SOLUTION We first observe that \(S\) is the solid that lies under the
surface \(z = 16 - x^2 - 2y^2\) and
above the square \(R = [0, 2] \times [0,
2]\). This solid was considered in Example 1, but we are now in a
position to evaluate the double integral using Fubini’s Theorem.
Therefore \[
V = \iint_R (16 - x^2 - 2y^2) dA = \int_0^2 \int_0^2 (16 - x^2 - 2y^2)
dy dx
\] \[
= \int_0^2 \left[ 16y - x^2y - \frac{2}{3}y^3 \right]_{y=0}^{y=2} dx =
\int_0^2 \left( 32 - 2x^2 - \frac{16}{3} \right) dx
\] \[
= \int_0^2 \left( \frac{80}{3} - 2x^2 \right) dx = \left[ \frac{80}{3}x
- \frac{2}{3}x^3 \right]_0^2 = \frac{160}{3} - \frac{16}{3} =
\frac{144}{3} = 48
\]
In the special case where \(f(x,
y)\) can be factored as the product of a function of \(x\) only and a function of \(y\) only, the double integral of \(f\) can be written in a particularly simple
form.

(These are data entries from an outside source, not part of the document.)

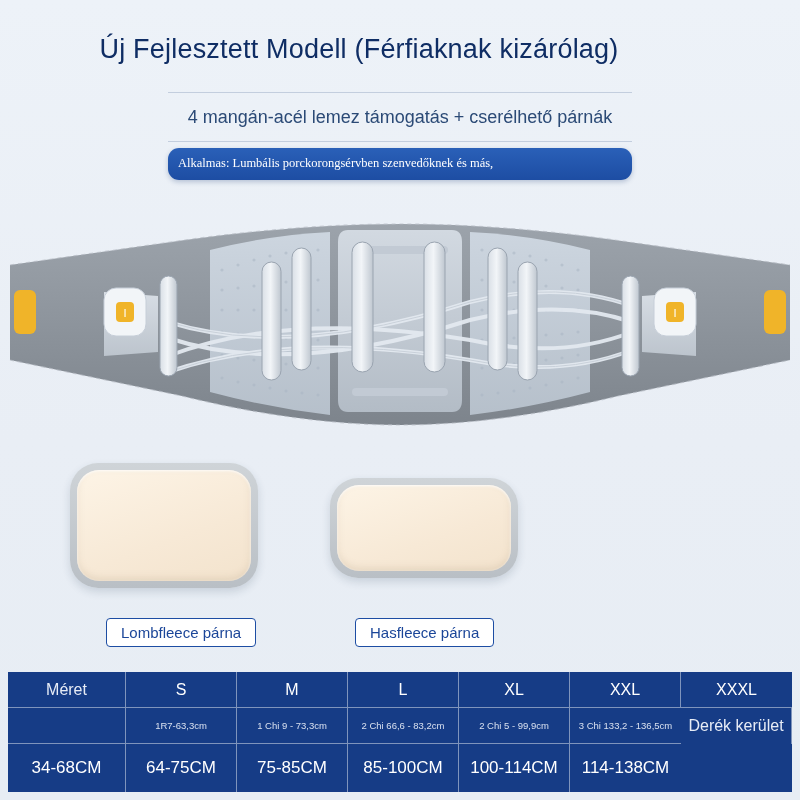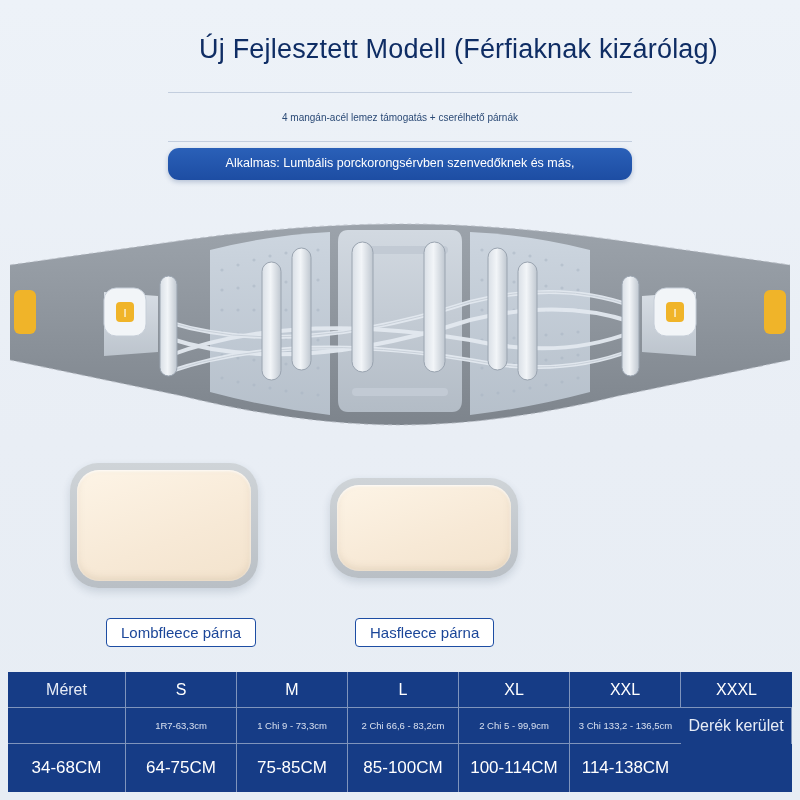--- a/index.html
+++ b/index.html
@@ -20,57 +20,57 @@
     background: linear-gradient(180deg, #edf2f8 0%, #e9eef5 55%, #e7edf4 100%);
     overflow: hidden;
   }
 
   
   .title {
     position: absolute;
     top: 34px;
     left: 0;
     width: 718px;
-    text-align: right;
+    text-align: center;
     font-size: 27px;
     color: #0f2d64;
     letter-spacing: 0.2px;
     white-space: nowrap;
   }
   .subtitle-wrap {
     position: absolute;
     top: 92px;
     left: 168px;
     width: 464px;
     height: 48px;
     border-top: 1px solid #c3cede;
     border-bottom: 1px solid #c3cede;
     display: flex;
     align-items: center;
     justify-content: center;
   }
   .subtitle {
-    font-size: 10px;
+    font-size: 18px;
     color: #2b4a76;
     white-space: nowrap;
   }
   .banner {
     position: absolute;
     top: 148px;
     left: 168px;
     width: 464px;
     padding: 8px 10px 9px;
     box-sizing: border-box;
     border-radius: 11px;
     background: linear-gradient(180deg, #2a60b8 0%, #1d4da3 100%);
     color: #ffffff;
-    text-align: center;
     font-size: 12.5px;
     line-height: 15px;
     box-shadow: 0 2px 5px rgba(18, 50, 110, 0.25);
+    font-family: Liberation Serif, serif;
   }
   .banner-line { display: block; }
 
   
   .product-area {
     position: absolute;
     top: 210px;
     left: 0;
     width: 800px;
     height: 250px;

To be specific, suppose that \(f(x, y) =
g(x)h(y)\) and \(R = [a, b] \times [c,
d]\). Then Fubini’s Theorem gives \[
\iint_R f(x, y) dA = \int_c^d \int_a^b g(x)h(y) dx dy = \int_c^d \left[
\int_a^b g(x)h(y) dx \right] dy
\] In the inner integral, \(y\)
is a constant, so \(h(y)\) is a
constant and we can write \[
\int_a^b g(x)h(y) dx = h(y) \int_a^b g(x) dx
\] since \(\int_a^b g(x) dx\) is
a constant. Therefore, in this case the double integral of \(f\) can be written as the product of two
single integrals: \[ \tag{eq:11}
\iint_R g(x)h(y) dA = \left( \int_a^b g(x) dx \right) \left( \int_c^d
h(y) dy \right) \quad \text{where } R = [a, b] \times [c, d]
\]